The stock market is selling off aggressively today, retesting the lows hit in the last two weeks.  Earnings season is well underway and while guidance is universally cautious, companies that have strong balance sheets are reacting far better than those that don’t.  Apple and Broadcom, for instance, are both up nicely today. 

In spite of guiding results more cautiously, both companies reported record quarterly results.  The big difference in the rise of these stocks versus others that are down may be three fold.  First, both companies have shown tremendous discipline on the expense front, perhaps something they learned of necessity from the tech wreck many years ago.  Second, both companies have no debt, generate tons of free cash flow and have plenty of the stuff on their balance sheets.  For perspective — and this should interest you — 50% of Broadcom’s market value is represented by cash, while the number is 25% for Apple.  (Talk about a rainy day fund!)  Finally, both companies are clear innovators in their field and are likely to emerge from these dark days in far stronger competitive position. 
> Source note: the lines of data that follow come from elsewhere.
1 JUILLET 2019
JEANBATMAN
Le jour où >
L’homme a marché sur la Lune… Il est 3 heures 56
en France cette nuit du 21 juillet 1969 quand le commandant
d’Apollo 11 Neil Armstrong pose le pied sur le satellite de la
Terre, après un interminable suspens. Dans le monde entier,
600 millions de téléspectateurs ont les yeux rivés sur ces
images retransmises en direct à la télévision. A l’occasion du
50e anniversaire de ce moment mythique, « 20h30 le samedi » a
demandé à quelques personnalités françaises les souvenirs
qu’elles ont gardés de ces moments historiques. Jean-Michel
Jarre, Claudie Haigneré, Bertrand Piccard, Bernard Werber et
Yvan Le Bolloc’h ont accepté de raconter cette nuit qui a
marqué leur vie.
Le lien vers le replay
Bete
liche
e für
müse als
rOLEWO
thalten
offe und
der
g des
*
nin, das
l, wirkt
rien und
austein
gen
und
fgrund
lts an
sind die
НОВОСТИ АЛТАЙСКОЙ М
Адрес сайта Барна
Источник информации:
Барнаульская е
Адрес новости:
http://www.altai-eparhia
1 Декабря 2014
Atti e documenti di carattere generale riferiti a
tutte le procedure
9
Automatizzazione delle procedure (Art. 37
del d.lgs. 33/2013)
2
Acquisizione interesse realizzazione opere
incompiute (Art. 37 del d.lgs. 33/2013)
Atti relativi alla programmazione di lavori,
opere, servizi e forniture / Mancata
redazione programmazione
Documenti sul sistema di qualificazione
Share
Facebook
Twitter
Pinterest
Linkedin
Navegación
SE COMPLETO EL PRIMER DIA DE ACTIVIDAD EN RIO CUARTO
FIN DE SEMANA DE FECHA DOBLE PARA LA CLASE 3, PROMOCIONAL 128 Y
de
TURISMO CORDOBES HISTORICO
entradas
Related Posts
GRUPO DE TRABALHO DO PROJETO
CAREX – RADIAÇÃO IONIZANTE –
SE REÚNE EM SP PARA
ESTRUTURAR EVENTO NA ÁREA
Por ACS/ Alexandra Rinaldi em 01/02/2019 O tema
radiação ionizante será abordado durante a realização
Today’s lows are likely being tested (and will hopefully hold) on the basis of very weak international markets.  Oil is plunging to new fifty two week lows and is now down more than 50% from its peak.   Argentina’s decision to nationalize many of the country’s pension funds is likely dealing a blow to the prospects for capitalism as well.  The dollar is rallying very strongly as investors who have flocked to the international markets grasp for the “safety” of the United States.  We may not be healthy, but in this environment, we may be the least sickly.  We also went into this mess first and may likely emerge from it earlier as well.  

All things being equal, innovators with strong balance sheets and companies with large domestic sales exposures should likely outperform from here.